Personas als Tool im Entwicklungsprozess nutzen
Haben sich die Projektbeteiligten an den Umgang mit den Personas gewöhnt, können diese benutzt werden, um die entwickelten Lösungen, Produkte und Services mit dem Blick „durch die Kundenbrille“ zu testen. Der jeweilige Tester versetzt sich dann vollständig in die Rolle der Persona und durchläuft den neu entwickelten Prozess, benutzt das Produkt, testet die Software oder nutzt die Serviceleistung bewertet den Test aus seiner bzw. der „individuellen“ Sicht der Persona.
Fazit
Personas helfen Produkte und Services treffsicherer zu entwickeln, eignen sich aber nicht für jedes Unternehmen.
Erforderlich ist eine offene Unternehmenskultur und projektbeteiligte Personen, die bereit sein müssen, sich auf eine Art „Rollenspiel“ einzulassen. Sind die Bedenken und Hemmschwellen zu groß, sollte die Einführung von Personas gut überlegt werden, denn die Entwicklung der Personas ist nicht innerhalb kurzer Zeit möglich, sondern erfordert Vorbereitung, Zeit und Diskussionen.

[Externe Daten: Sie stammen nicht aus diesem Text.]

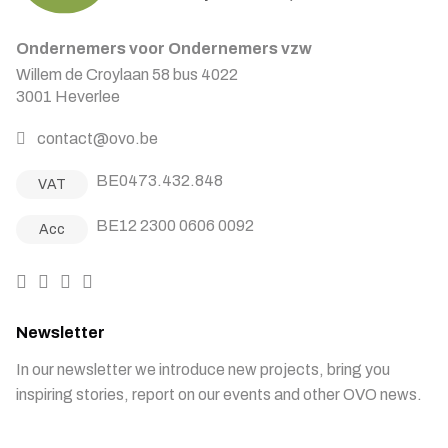
Ondernemers voor Ondernemers vzw
Willem de Croylaan 58 bus 4022
3001 Heverlee
contact@ovo.be
BE0473.432.848
VAT
BE12 2300 0606 0092
Acc
Newsletter
In our newsletter we introduce new projects, bring you
inspiring stories, report on our events and other OVO news.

Sind Unternehmen und Beteiligte jedoch offen für dieses Tool, ist der Nutzen im Vergleich zur Reduzierung auf klassischen Marktforschungsemethoden sehr groß.
Mitarbeiter können sich mit Hilfe von Personas von eigenen Bildern möglicher Kunden lösen und Annahmen auf Fakten basierend treffen.
Eine konsequente Umsetzung ermöglicht das Entwickeln kundennaher Lösungen.